What you will do:
Beginning with the very first line, please reproduce the entries exactly through the line containing "Digitized H&E tissue section (whole slide), a".

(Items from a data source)
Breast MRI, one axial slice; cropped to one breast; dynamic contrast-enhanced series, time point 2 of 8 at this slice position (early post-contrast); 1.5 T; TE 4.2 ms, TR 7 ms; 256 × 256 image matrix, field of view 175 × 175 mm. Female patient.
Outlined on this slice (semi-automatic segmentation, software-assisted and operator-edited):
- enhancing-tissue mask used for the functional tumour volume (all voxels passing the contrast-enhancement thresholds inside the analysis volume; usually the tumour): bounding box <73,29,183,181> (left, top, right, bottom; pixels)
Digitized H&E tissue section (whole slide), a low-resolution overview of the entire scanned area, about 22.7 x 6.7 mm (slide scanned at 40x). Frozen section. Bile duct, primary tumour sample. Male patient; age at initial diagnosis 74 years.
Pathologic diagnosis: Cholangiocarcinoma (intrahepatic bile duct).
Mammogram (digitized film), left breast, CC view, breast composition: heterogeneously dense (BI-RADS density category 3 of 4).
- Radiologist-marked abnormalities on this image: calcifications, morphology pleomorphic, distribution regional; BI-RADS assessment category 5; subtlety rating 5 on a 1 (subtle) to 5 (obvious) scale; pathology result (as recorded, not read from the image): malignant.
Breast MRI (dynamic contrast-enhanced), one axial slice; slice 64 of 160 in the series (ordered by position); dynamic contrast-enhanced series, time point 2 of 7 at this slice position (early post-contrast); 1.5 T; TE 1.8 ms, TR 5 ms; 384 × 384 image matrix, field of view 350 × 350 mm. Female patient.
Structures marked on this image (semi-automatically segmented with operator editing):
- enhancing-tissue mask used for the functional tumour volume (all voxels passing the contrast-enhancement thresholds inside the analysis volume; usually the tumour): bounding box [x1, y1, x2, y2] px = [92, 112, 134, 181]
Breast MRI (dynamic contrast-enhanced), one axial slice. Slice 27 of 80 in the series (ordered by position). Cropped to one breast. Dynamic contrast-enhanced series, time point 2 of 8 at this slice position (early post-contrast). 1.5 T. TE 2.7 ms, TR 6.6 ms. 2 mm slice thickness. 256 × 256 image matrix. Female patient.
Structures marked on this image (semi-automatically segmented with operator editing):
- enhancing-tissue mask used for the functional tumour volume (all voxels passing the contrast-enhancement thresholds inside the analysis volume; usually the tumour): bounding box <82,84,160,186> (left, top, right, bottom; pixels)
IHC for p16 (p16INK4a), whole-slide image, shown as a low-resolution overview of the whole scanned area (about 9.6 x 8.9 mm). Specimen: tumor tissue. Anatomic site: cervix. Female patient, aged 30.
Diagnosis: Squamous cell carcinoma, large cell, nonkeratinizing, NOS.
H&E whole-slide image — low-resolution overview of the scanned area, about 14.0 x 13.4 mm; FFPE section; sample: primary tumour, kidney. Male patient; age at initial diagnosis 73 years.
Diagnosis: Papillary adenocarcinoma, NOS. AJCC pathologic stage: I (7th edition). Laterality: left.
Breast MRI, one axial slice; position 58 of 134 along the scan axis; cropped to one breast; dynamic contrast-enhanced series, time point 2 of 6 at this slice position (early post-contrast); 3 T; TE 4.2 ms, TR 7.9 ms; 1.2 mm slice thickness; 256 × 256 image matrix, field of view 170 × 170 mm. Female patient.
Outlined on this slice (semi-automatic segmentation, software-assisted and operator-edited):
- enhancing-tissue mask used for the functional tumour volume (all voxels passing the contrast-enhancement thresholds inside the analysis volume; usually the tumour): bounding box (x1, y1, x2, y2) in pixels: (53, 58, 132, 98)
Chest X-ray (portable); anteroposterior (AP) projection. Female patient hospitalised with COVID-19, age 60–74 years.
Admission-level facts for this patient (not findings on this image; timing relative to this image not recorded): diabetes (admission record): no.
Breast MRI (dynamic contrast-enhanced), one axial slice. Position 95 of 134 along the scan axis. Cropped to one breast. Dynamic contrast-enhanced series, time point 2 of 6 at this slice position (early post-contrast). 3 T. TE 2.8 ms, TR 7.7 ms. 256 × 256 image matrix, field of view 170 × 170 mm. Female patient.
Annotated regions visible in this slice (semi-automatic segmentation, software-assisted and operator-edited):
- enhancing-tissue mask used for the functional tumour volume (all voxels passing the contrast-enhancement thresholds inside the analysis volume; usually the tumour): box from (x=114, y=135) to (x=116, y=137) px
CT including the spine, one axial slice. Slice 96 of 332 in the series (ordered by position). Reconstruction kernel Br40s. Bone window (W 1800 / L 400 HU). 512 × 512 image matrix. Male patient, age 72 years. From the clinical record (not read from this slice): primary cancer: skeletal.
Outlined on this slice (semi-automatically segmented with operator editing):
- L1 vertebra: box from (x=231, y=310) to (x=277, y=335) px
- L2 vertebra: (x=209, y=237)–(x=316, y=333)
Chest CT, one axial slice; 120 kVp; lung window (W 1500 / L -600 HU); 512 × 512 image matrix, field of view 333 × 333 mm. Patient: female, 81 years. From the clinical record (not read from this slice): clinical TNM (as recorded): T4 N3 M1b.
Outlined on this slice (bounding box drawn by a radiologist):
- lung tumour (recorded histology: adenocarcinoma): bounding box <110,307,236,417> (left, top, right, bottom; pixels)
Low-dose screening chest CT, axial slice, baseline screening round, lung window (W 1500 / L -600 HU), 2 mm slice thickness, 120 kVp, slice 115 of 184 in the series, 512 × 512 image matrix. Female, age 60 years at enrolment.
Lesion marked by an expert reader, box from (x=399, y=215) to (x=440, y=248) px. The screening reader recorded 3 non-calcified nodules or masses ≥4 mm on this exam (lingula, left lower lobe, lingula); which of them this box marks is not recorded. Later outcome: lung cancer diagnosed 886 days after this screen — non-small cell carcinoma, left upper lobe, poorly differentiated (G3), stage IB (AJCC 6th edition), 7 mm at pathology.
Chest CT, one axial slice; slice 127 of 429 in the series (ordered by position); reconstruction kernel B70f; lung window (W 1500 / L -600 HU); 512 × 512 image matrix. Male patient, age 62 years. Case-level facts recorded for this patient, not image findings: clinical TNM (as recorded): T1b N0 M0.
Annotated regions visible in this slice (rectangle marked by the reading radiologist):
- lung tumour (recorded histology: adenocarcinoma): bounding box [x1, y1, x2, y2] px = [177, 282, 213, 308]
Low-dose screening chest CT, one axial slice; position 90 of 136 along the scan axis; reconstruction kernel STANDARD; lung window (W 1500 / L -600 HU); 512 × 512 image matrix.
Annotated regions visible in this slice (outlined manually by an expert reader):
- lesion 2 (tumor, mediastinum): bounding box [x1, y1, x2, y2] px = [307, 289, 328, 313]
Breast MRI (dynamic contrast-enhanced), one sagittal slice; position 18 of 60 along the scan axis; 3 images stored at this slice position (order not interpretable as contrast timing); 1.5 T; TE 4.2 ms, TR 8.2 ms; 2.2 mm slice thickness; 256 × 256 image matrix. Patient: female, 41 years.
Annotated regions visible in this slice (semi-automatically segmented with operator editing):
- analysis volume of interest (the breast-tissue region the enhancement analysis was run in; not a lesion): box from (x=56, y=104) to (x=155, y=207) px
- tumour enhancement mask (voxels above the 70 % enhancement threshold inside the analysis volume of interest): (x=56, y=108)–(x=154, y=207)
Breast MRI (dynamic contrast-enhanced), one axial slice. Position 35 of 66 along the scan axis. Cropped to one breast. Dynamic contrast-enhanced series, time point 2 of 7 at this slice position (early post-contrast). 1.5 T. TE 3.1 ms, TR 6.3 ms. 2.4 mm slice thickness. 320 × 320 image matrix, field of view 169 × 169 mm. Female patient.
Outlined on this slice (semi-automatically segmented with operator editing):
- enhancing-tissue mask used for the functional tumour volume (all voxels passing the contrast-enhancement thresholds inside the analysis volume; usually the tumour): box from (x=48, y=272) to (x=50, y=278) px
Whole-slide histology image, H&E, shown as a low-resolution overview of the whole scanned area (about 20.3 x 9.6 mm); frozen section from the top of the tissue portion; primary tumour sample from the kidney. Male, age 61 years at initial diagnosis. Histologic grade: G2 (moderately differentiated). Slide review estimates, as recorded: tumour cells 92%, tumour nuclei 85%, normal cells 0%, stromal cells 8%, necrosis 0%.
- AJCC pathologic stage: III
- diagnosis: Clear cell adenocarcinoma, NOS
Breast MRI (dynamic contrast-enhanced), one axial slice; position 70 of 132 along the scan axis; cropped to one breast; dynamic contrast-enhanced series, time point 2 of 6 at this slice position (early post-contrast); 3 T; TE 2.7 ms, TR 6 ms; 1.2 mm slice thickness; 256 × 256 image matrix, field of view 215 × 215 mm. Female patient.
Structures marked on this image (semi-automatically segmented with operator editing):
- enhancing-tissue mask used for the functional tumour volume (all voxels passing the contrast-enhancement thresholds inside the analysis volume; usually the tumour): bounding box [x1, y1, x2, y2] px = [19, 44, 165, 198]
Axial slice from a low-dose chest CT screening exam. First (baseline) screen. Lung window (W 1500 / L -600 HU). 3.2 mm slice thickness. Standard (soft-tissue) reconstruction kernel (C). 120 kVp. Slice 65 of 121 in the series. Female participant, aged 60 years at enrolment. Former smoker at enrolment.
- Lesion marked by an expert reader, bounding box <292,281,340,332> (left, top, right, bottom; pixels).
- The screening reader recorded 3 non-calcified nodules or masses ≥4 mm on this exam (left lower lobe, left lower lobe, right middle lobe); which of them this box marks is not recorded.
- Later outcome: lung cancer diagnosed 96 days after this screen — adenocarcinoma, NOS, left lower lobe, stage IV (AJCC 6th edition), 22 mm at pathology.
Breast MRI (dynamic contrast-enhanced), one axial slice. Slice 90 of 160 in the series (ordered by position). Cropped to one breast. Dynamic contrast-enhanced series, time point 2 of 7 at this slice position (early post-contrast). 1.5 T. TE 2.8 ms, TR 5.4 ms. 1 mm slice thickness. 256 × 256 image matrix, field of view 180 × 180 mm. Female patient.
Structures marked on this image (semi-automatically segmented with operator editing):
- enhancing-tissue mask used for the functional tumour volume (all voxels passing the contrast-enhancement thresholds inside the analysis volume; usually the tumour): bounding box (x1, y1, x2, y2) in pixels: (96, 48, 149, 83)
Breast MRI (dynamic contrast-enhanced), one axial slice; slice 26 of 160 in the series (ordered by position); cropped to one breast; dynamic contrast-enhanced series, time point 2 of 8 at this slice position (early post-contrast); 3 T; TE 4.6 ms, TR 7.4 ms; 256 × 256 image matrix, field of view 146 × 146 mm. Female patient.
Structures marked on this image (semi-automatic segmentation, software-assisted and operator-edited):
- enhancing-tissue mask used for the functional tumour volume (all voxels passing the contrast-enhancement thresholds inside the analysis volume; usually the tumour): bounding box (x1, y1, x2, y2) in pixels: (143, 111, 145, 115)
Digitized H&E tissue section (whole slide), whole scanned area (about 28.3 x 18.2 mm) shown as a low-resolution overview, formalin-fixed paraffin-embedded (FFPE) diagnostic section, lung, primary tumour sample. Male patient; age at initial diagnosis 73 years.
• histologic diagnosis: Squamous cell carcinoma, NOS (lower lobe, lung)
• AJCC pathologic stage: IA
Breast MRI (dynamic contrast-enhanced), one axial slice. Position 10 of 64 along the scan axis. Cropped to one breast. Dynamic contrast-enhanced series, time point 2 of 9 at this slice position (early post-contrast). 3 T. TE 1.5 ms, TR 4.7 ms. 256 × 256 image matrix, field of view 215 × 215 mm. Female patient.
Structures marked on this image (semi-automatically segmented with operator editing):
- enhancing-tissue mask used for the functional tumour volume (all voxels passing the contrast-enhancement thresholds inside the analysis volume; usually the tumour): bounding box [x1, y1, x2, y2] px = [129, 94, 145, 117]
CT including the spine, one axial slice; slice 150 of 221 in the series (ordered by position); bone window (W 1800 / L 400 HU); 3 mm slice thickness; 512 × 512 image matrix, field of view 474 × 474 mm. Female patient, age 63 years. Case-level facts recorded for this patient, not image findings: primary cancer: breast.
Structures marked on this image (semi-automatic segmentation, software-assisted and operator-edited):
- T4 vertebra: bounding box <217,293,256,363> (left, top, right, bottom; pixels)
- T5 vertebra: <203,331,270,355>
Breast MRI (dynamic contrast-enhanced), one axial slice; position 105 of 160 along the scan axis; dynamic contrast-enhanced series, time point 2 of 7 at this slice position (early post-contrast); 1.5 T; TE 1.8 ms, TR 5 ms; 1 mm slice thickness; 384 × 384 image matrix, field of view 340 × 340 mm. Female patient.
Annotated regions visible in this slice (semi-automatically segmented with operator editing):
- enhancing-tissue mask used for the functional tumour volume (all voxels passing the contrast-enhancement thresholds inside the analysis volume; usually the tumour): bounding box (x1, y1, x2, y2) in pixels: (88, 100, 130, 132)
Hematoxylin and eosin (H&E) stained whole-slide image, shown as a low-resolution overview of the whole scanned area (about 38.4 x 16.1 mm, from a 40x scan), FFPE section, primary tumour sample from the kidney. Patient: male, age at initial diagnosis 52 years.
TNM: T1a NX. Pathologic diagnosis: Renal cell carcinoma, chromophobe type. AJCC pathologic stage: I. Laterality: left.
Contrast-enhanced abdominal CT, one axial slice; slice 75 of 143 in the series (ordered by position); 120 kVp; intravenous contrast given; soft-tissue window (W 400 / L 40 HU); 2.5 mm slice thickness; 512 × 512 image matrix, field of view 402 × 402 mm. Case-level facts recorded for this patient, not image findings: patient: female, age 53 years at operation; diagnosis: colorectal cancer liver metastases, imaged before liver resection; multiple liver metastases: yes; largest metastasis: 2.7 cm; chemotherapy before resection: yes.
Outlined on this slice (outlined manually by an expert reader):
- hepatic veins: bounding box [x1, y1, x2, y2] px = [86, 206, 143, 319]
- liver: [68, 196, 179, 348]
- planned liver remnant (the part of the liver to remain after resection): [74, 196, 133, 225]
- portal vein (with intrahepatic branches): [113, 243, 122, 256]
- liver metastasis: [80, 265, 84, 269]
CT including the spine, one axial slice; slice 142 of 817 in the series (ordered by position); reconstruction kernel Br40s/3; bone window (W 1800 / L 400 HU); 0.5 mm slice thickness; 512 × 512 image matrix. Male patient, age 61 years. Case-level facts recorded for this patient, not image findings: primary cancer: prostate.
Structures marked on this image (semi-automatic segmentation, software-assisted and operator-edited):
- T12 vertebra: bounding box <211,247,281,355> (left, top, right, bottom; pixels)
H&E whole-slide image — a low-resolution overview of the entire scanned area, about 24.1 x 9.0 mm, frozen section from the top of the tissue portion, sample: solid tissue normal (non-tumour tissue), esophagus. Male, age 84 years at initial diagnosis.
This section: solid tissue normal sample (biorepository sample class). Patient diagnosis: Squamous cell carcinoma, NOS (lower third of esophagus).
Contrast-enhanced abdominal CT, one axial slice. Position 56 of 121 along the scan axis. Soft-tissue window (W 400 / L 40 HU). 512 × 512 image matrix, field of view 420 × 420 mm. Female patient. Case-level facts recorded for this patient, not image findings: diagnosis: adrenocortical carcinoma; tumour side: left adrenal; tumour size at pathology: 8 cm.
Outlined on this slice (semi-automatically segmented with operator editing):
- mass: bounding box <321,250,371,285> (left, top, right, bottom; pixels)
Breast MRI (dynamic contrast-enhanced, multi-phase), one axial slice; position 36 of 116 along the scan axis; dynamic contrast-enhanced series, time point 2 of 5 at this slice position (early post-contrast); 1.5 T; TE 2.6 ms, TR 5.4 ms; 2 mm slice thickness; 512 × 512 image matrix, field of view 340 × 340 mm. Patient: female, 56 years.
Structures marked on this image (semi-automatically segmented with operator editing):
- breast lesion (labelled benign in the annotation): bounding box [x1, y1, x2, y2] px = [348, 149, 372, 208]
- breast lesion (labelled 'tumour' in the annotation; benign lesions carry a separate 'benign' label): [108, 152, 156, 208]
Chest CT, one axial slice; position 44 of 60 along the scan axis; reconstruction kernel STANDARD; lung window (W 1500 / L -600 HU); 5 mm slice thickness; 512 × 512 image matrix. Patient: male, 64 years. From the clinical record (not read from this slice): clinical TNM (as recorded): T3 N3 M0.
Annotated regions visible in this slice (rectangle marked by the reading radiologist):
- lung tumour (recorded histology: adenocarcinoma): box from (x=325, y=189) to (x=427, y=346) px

Exercise output:
Breast MRI, one axial slice; cropped to one breast; dynamic contrast-enhanced series, time point 2 of 8 at this slice position (early post-contrast); 1.5 T; TE 4.2 ms, TR 7 ms; 256 × 256 image matrix, field of view 175 × 175 mm. Female patient.
Outlined on this slice (semi-automatic segmentation, software-assisted and operator-edited):
- enhancing-tissue mask used for the functional tumour volume (all voxels passing the contrast-enhancement thresholds inside the analysis volume; usually the tumour): bounding box <73,29,183,181> (left, top, right, bottom; pixels)
Digitized H&E tissue section (whole slide), a low-resolution overview of the entire scanned area, about 22.7 x 6.7 mm (slide scanned at 40x). Frozen section. Bile duct, primary tumour sample. Male patient; age at initial diagnosis 74 years.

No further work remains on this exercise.